## Task objective:
Give again, exactly as written, the lines of the records below from the line with "distribution partners. We recommend" to the line with "love/hate. When I took up". Both end lines count; pictures do not.

## Supplied information:

--*--

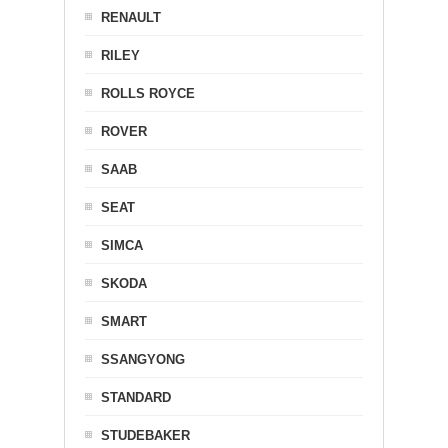
RENAULT
RILEY
ROLLS ROYCE
ROVER
SAAB
SEAT
SIMCA
SKODA
SMART
SSANGYONG
STANDARD
STUDEBAKER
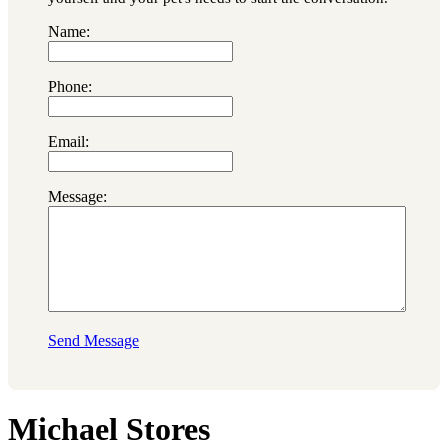
Name:
Phone:
Email:
Message:
Send Message
Michael Stores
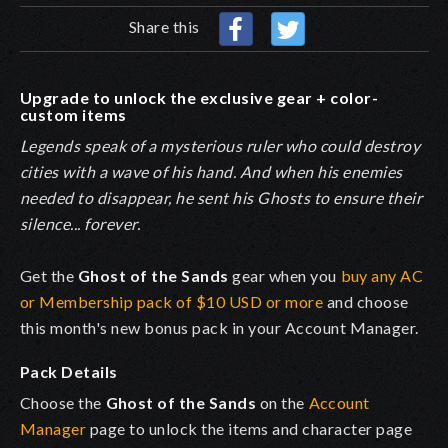
Share this
Upgrade to unlock the exclusive gear + color-
custom items
Legends speak of a mysterious ruler who could destroy
cities with a wave of his hand. And when his enemies
needed to disappear, he sent his Ghosts to ensure their
silence... forever.
Get the
Ghost of the Sands
gear when you
buy any AC
or Membership pack of $10 USD or more
and choose
this month's new bonus pack in your Account Manager.
Pack Details
Choose the
Ghost of the Sands
on the
Account
Manager
page to unlock the items and character page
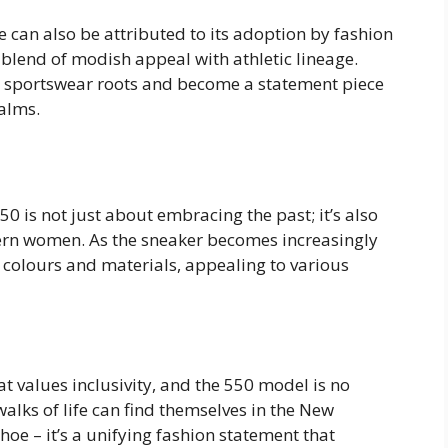
 can also be attributed to its adoption by fashion
 blend of modish appeal with athletic lineage.
ts sportswear roots and become a statement piece
ealms.
 is not just about embracing the past; it’s also
ern women. As the sneaker becomes increasingly
f colours and materials, appealing to various
 values inclusivity, and the 550 model is no
walks of life can find themselves in the New
hoe – it’s a unifying fashion statement that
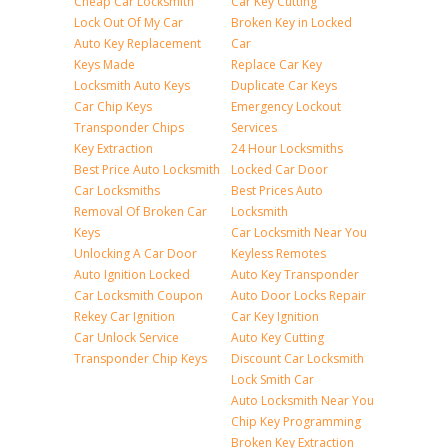
Cheap Car Locksmith
Car Key Cutting
Lock Out Of My Car
Broken Key in Locked
Auto Key Replacement
Car
Keys Made
Replace Car Key
Locksmith Auto Keys
Duplicate Car Keys
Car Chip Keys
Emergency Lockout
Transponder Chips
Services
Key Extraction
24 Hour Locksmiths
Best Price Auto Locksmith
Locked Car Door
Car Locksmiths
Best Prices Auto
Removal Of Broken Car
Locksmith
Keys
Car Locksmith Near You
Unlocking A Car Door
Keyless Remotes
Auto Ignition Locked
Auto Key Transponder
Car Locksmith Coupon
Auto Door Locks Repair
Rekey Car Ignition
Car Key Ignition
Car Unlock Service
Auto Key Cutting
Transponder Chip Keys
Discount Car Locksmith
Lock Smith Car
Auto Locksmith Near You
Chip Key Programming
Broken Key Extraction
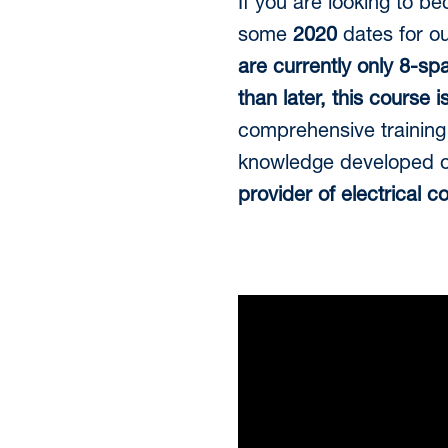
If you are looking to b
some
2020
dates for o
are currently only 8-sp
than later, this course 
comprehensive training 
knowledge developed ov
provider of electrical c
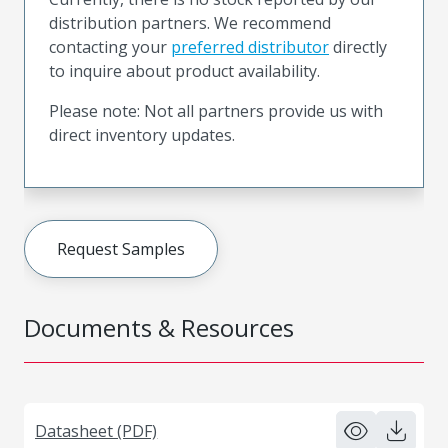
distribution partners. We recommend
contacting your
preferred distributor
directly
to inquire about product availability.
Please note: Not all partners provide us with
direct inventory updates.
Request Samples
Documents & Resources
Datasheet (PDF)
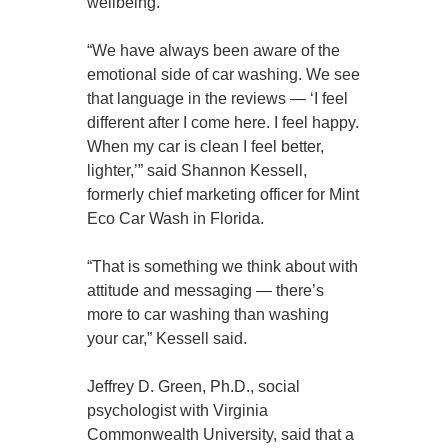
wellbeing.
“We have always been aware of the
emotional side of car washing. We see
that language in the reviews — ‘I feel
different after I come here. I feel happy.
When my car is clean I feel better,
lighter,’” said Shannon Kessell,
formerly chief marketing officer for Mint
Eco Car Wash in Florida.
“That is something we think about with
attitude and messaging — there’s
more to car washing than washing
your car,” Kessell said.
Jeffrey D. Green, Ph.D., social
psychologist with Virginia
Commonwealth University, said that a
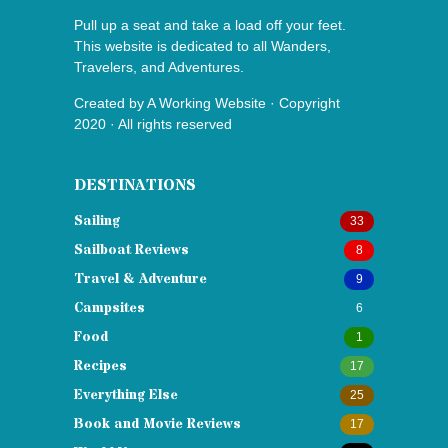
Pull up a seat and take a load off your feet.
This website is dedicated to all Wanders,
Travelers, and Adventures.
Created by
A Working Website
· Copyright
2020 · All rights reserved
DESTINATIONS
Sailing
33
Sailboat Reviews
8
Travel & Adventure
9
Campsites
6
Food
1
Recipes
17
Everything Else
25
Book and Movie Reviews
17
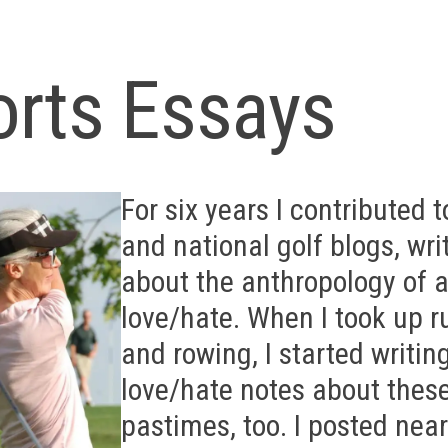
orts Essays
For six years I contributed t
and national golf blogs, wri
about the anthropology of a
love/hate. When I took up 
and rowing, I started writin
love/hate notes about thes
pastimes, too. I posted near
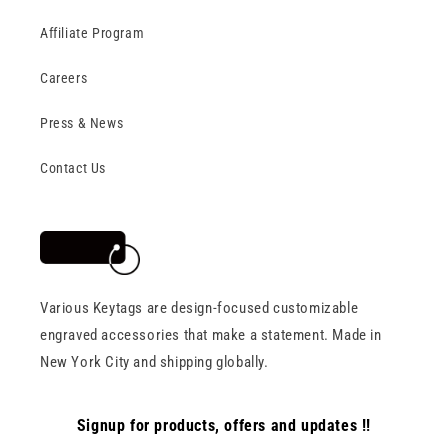
Affiliate Program
Careers
Press & News
Contact Us
Various Keytags are design-focused customizable
engraved accessories that make a statement. Made in
New York City and shipping globally.
Signup for products, offers and updates !!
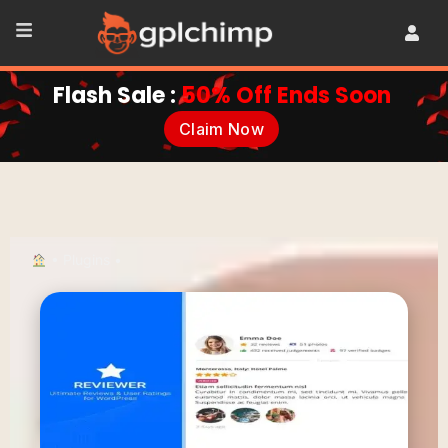
Flash Sale :
50% Off Ends Soon
Claim Now
•
Plugins
•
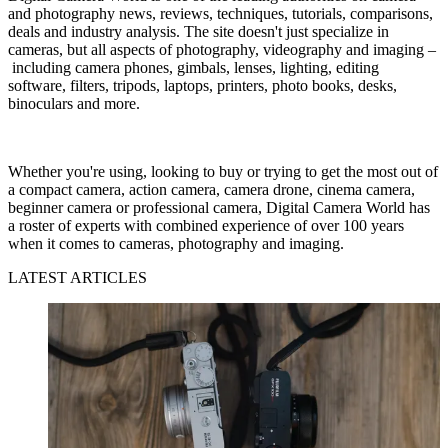
and photography news, reviews, techniques, tutorials, comparisons,
deals and industry analysis. The site doesn't just specialize in
cameras, but all aspects of photography, videography and imaging –
including camera phones, gimbals, lenses, lighting, editing
software, filters, tripods, laptops, printers, photo books, desks,
binoculars and more.
Whether you're using, looking to buy or trying to get the most out of
a compact camera, action camera, camera drone, cinema camera,
beginner camera or professional camera, Digital Camera World has
a roster of experts with combined experience of over 100 years
when it comes to cameras, photography and imaging.
LATEST ARTICLES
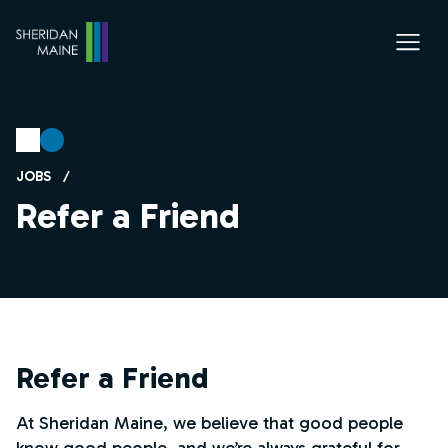
JOBS
/
Refer a Friend
Refer a Friend
At Sheridan Maine, we believe that good people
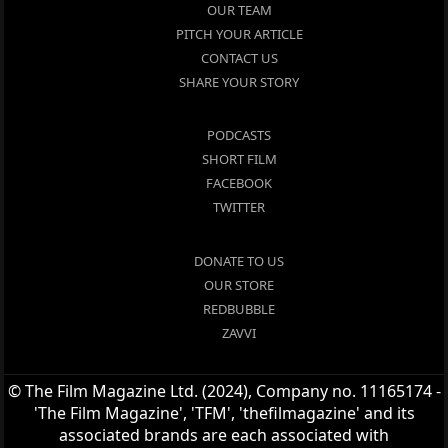
OUR TEAM
PITCH YOUR ARTICLE
CONTACT US
SHARE YOUR STORY
PODCASTS
SHORT FILM
FACEBOOK
TWITTER
DONATE TO US
OUR STORE
REDBUBBLE
ZAVVI
© The Film Magazine Ltd. (2024), Company no. 11165174 -
'The Film Magazine', 'TFM', 'thefilmagazine' and its
associated brands are each associated with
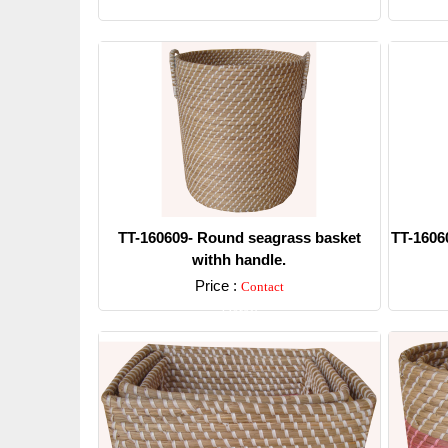
Detail
TT-160609- Round seagrass basket
TT-1606
withh handle.
Price :
Contact
Detail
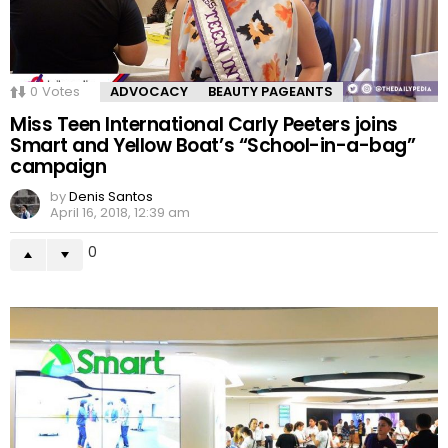
0
Votes
ADVOCACY
BEAUTY PAGEANTS
Miss Teen International Carly Peeters joins
Smart and Yellow Boat’s “School-in-a-bag”
campaign
by
Denis Santos
April 16, 2018, 12:39 am
0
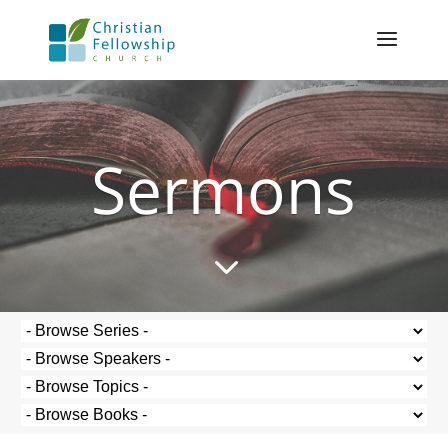
Sermons
3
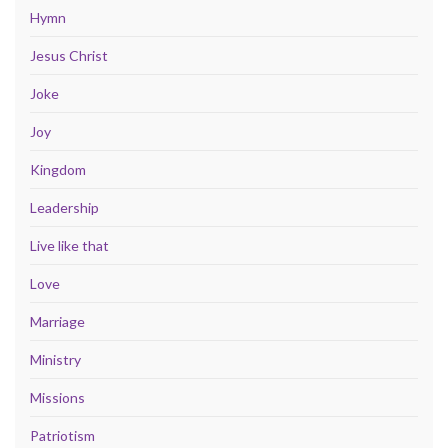
Hymn
Jesus Christ
Joke
Joy
Kingdom
Leadership
Live like that
Love
Marriage
Ministry
Missions
Patriotism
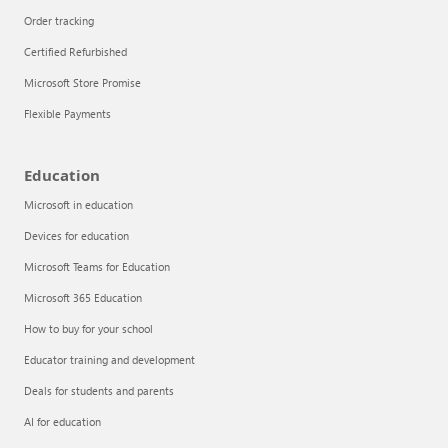
Order tracking
Certified Refurbished
Microsoft Store Promise
Flexible Payments
Education
Microsoft in education
Devices for education
Articles
Microsoft Teams for Education
Explore the globe
Microsoft 365 Education
How to buy for your school
Try Azure
Educator training and development
About
Deals for students and parents
AI for education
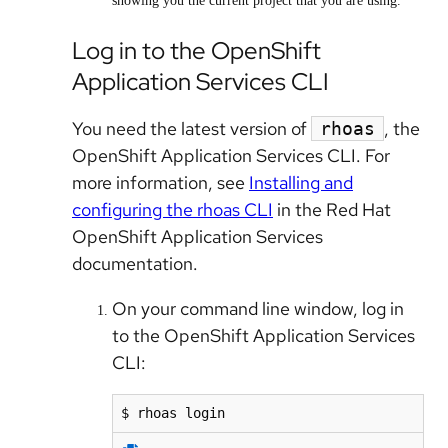
showing you the current project that you are using.
Log in to the OpenShift
Application Services CLI
You need the latest version of
, the
rhoas
OpenShift Application Services CLI. For
more information, see
Installing and
configuring the rhoas CLI
in the Red Hat
OpenShift Application Services
documentation.
On your command line window, log in
to the OpenShift Application Services
CLI:
$ rhoas login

--*--

## Response:
distribution partners. We recommend
contacting your
preferred distributor
directly
to inquire about product availability.
Please note: Not all partners provide us with
direct inventory updates.
Request Samples
Documents & Resources
Datasheet (PDF)
wellbeing.
“We have always been aware of the
emotional side of car washing. We see
that language in the reviews — ‘I feel
different after I come here. I feel happy.
When my car is clean I feel better,
lighter,’” said Shannon Kessell,
formerly chief marketing officer for Mint
Eco Car Wash in Florida.
“That is something we think about with
attitude and messaging — there’s
more to car washing than washing
your car,” Kessell said.
Jeffrey D. Green, Ph.D., social
psychologist with Virginia
Commonwealth University, said that a
Pull up a seat and take a load off your feet.
This website is dedicated to all Wanders,
Travelers, and Adventures.
Created by
A Working Website
· Copyright
2020 · All rights reserved
DESTINATIONS
Sailing
33
Sailboat Reviews
8
Travel & Adventure
9
Campsites
6
Food
1
Recipes
17
Everything Else
25
Book and Movie Reviews
17
orts Essays
For six years I contributed t
and national golf blogs, wri
about the anthropology of a
love/hate. When I took up 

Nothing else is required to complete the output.